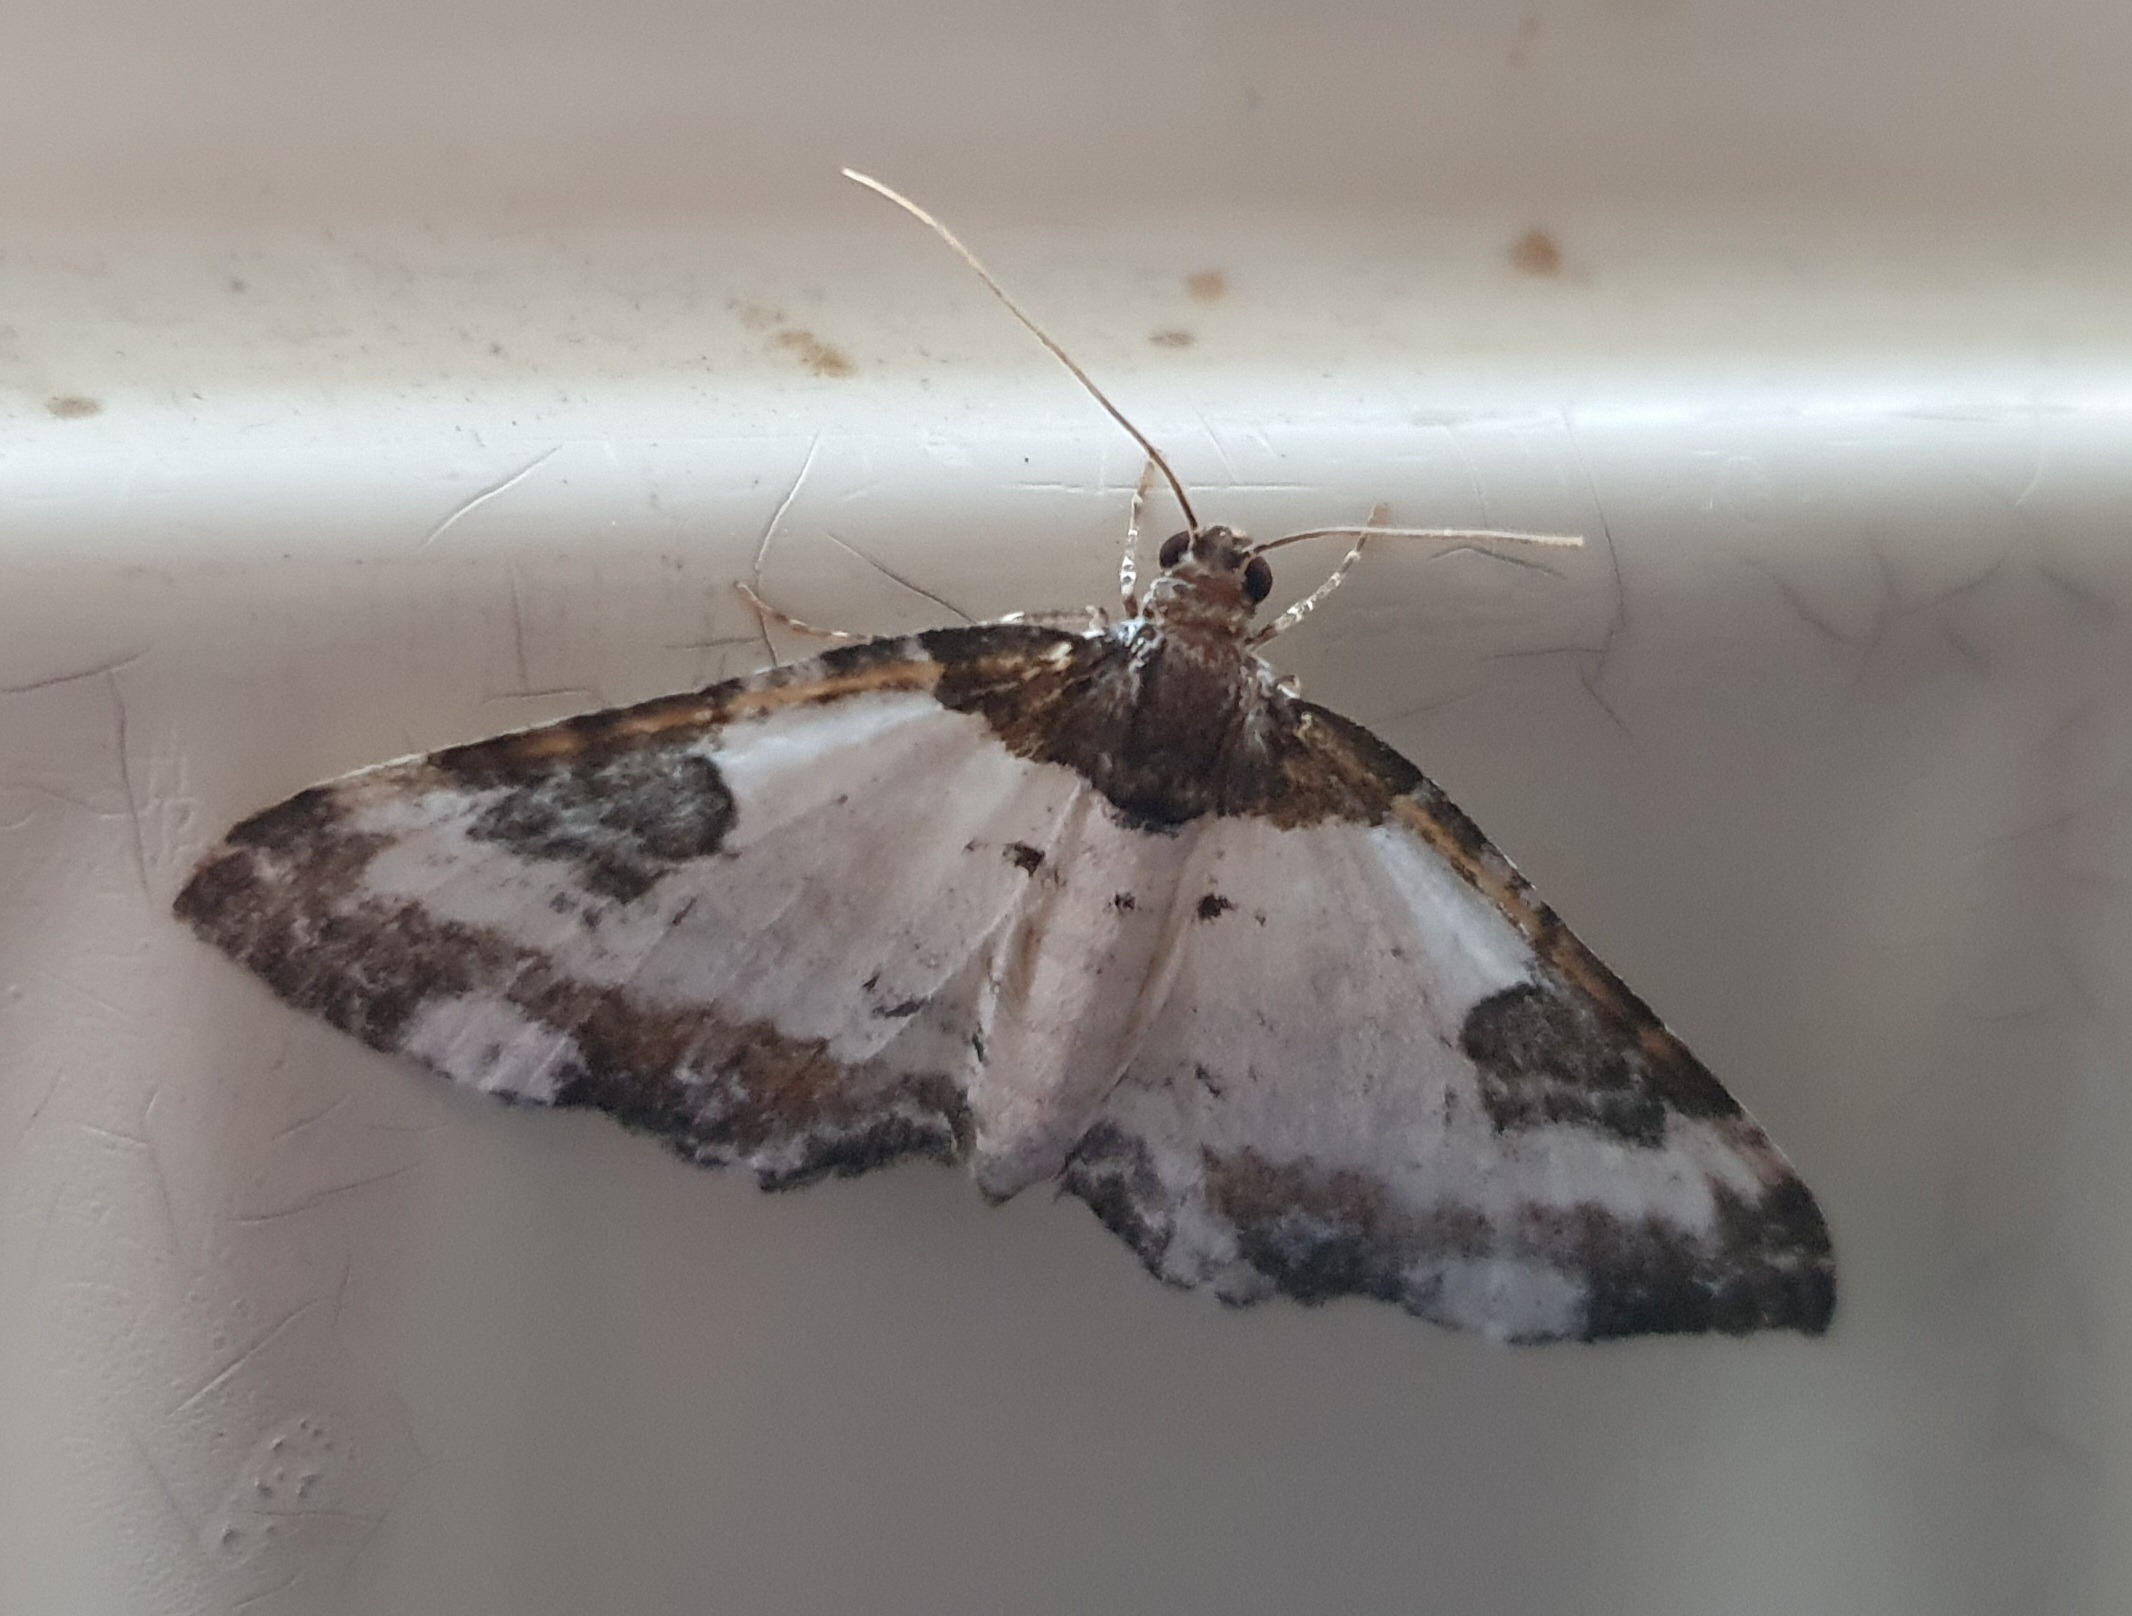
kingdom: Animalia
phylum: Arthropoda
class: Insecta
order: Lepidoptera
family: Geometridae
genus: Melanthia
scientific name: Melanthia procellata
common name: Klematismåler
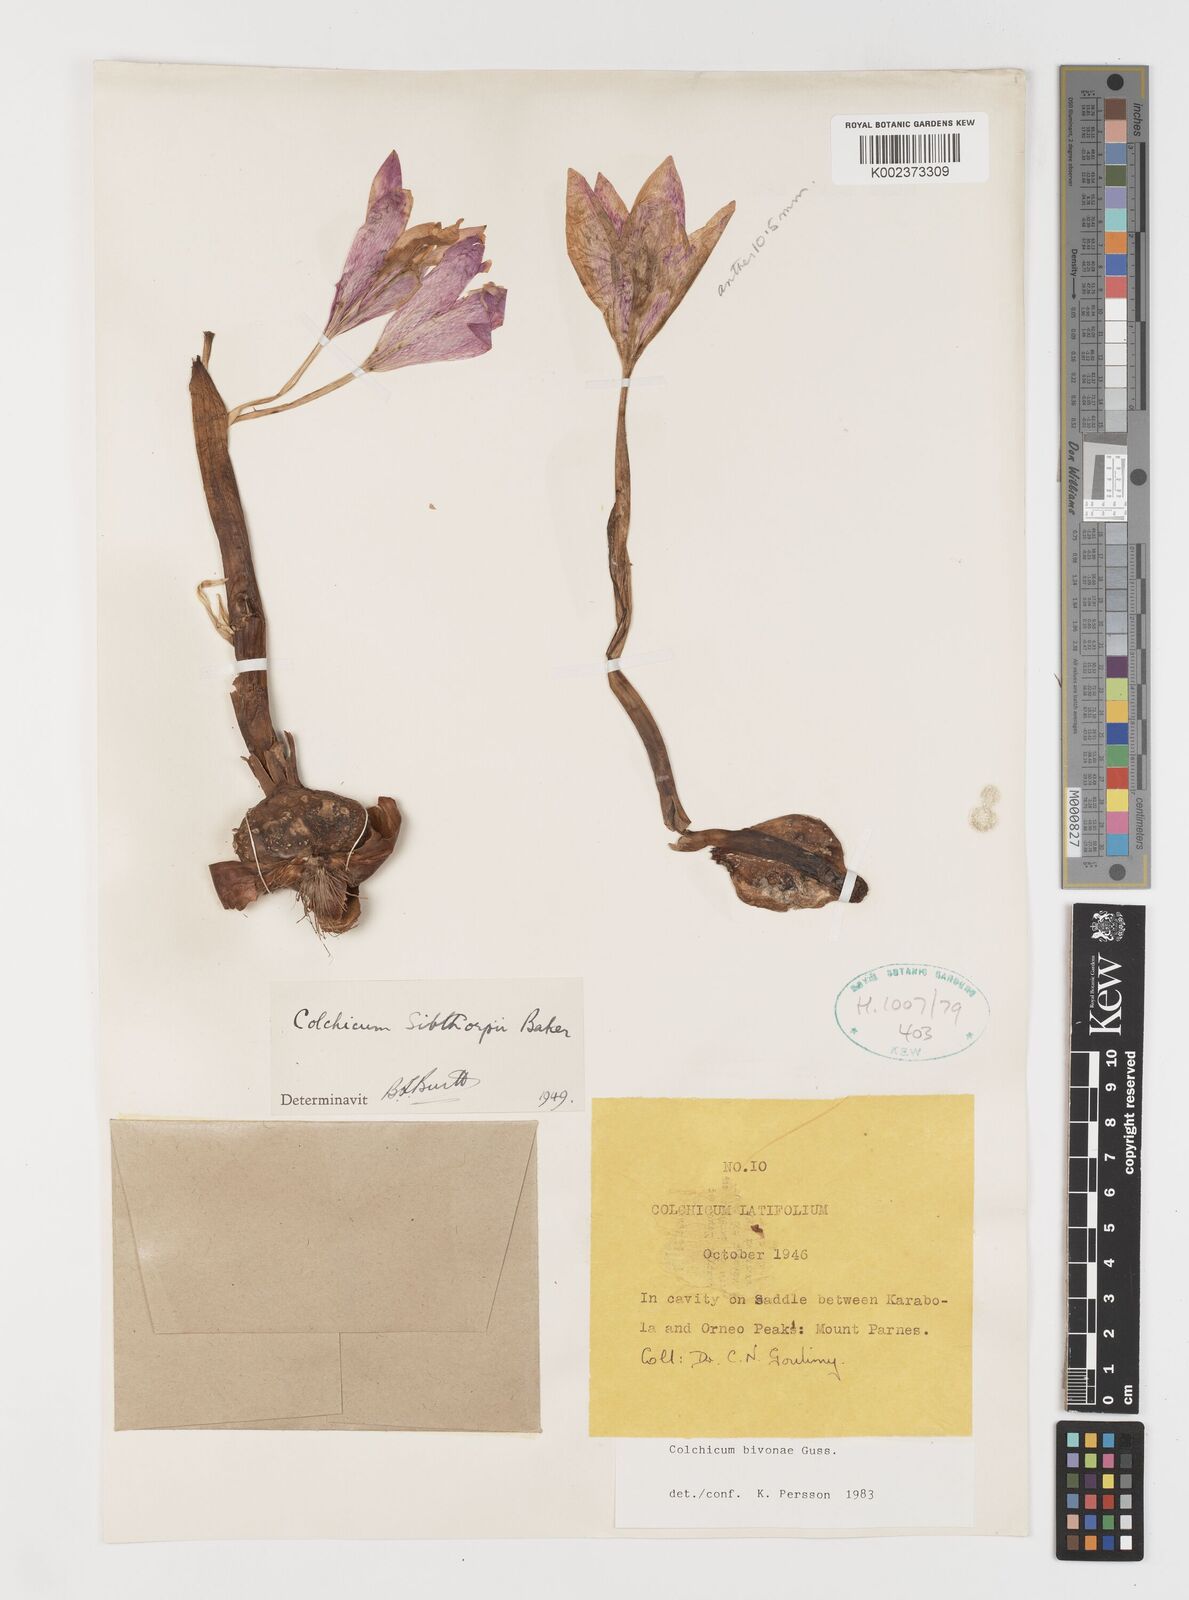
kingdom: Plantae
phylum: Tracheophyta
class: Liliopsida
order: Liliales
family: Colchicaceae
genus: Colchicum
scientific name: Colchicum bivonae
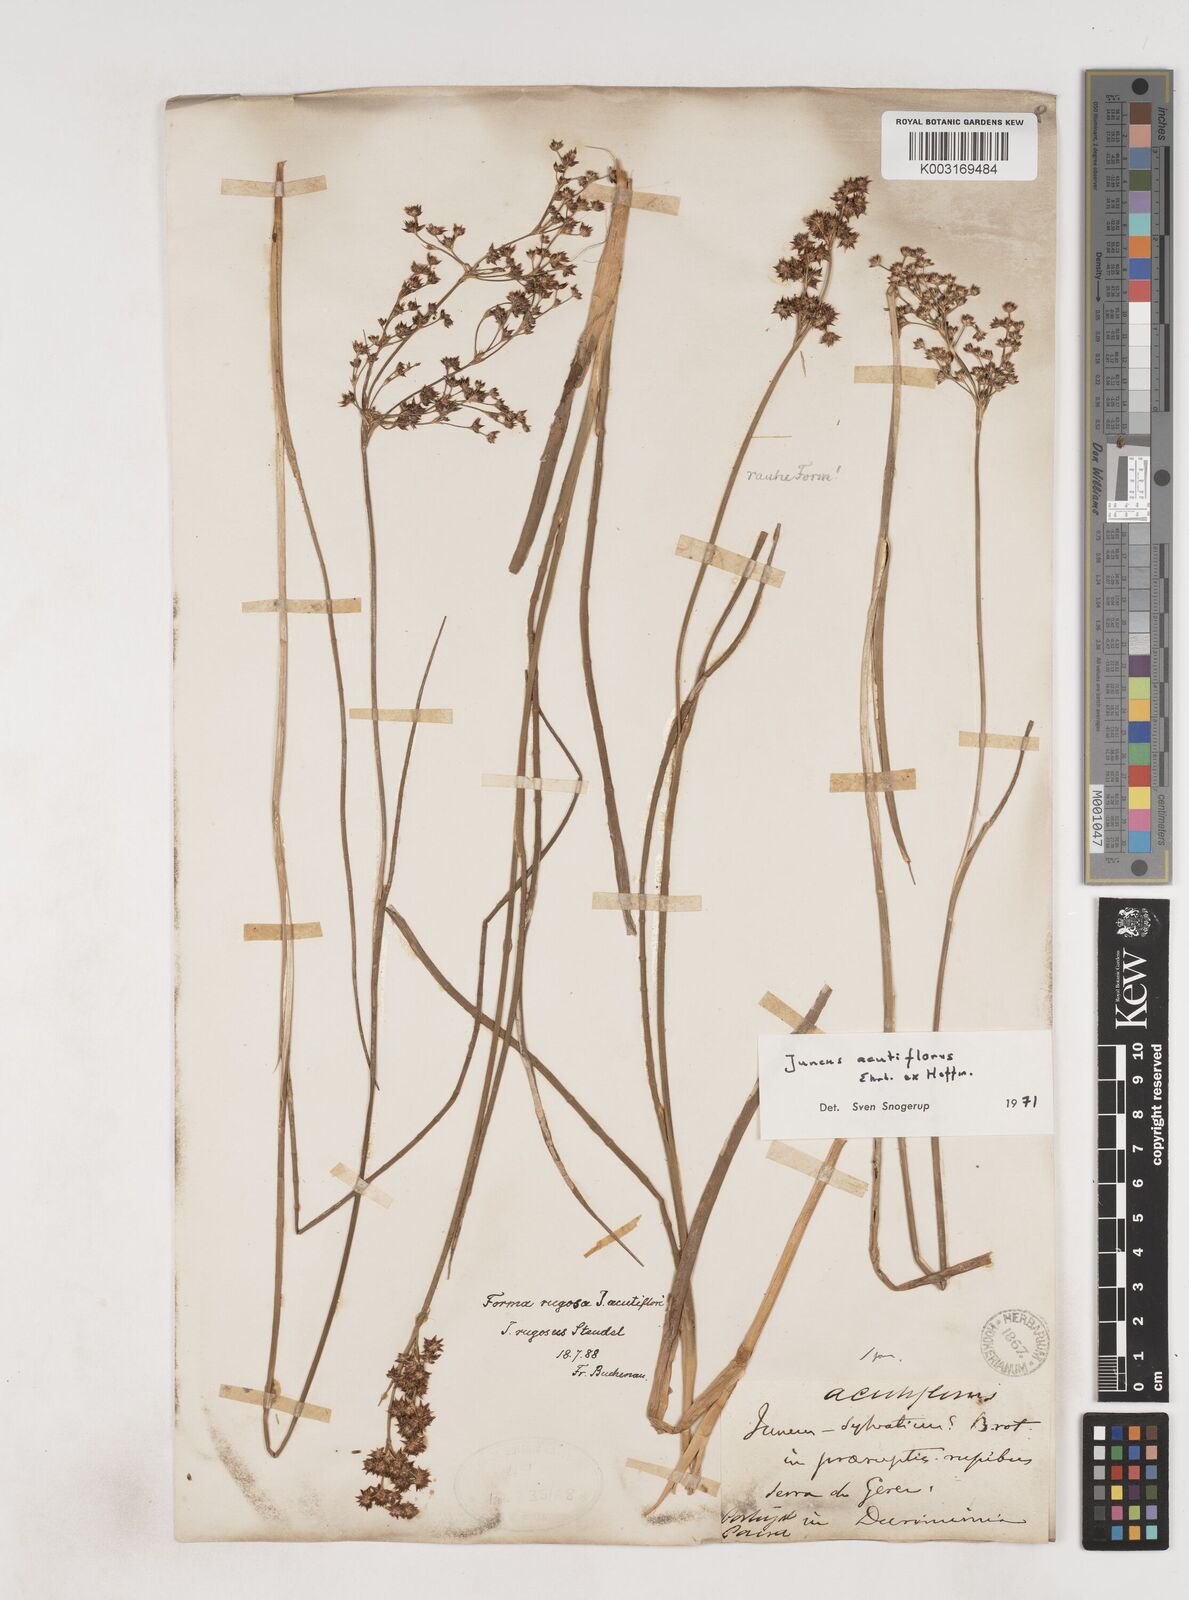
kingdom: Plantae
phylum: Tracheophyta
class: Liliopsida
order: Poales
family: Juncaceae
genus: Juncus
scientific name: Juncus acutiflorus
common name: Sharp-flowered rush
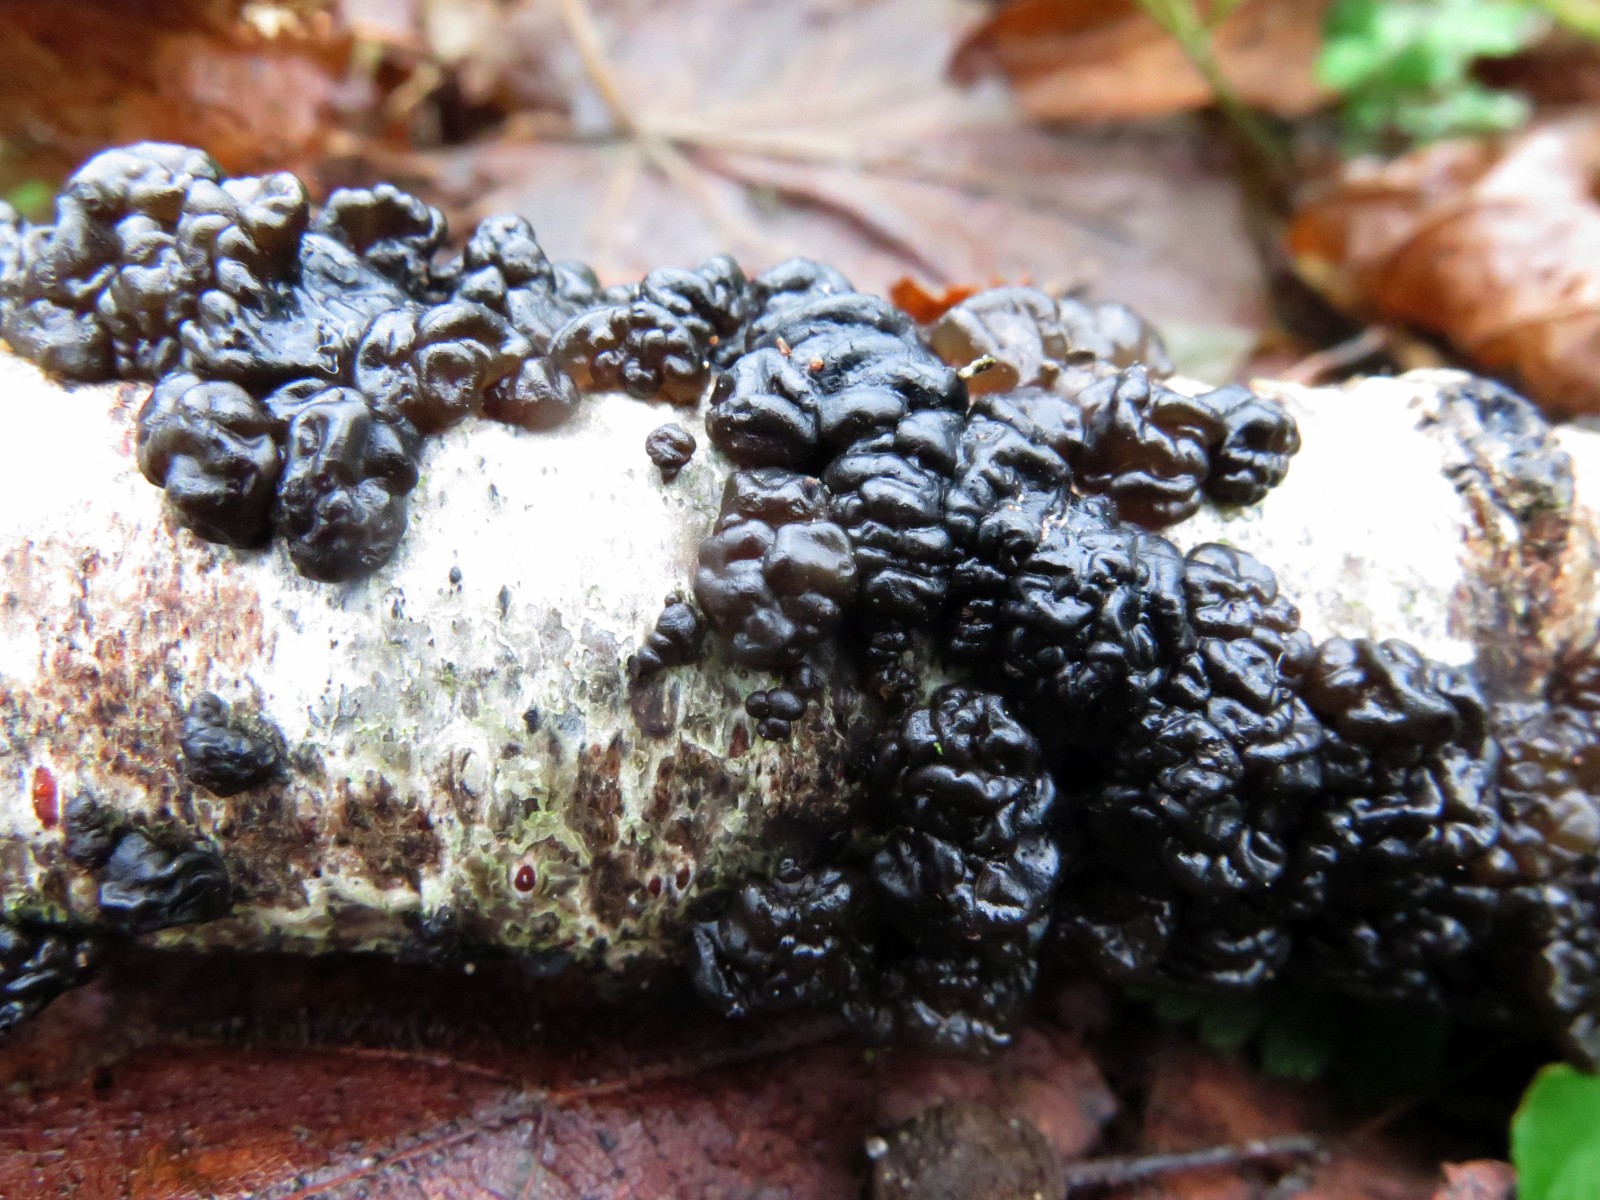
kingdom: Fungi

==================================================

The problem:
From the entries above, extract every line of text word for word, from the first kingdom line to the last, and leave the pictures out of your answer.

Full solution:
kingdom: Animalia
phylum: Arthropoda
class: Insecta
order: Lepidoptera
family: Geometridae
genus: Melanthia
scientific name: Melanthia procellata
common name: Klematismåler
kingdom: Plantae
phylum: Tracheophyta
class: Liliopsida
order: Liliales
family: Colchicaceae
genus: Colchicum
scientific name: Colchicum bivonae
kingdom: Plantae
phylum: Tracheophyta
class: Liliopsida
order: Poales
family: Juncaceae
genus: Juncus
scientific name: Juncus acutiflorus
common name: Sharp-flowered rush
kingdom: Fungi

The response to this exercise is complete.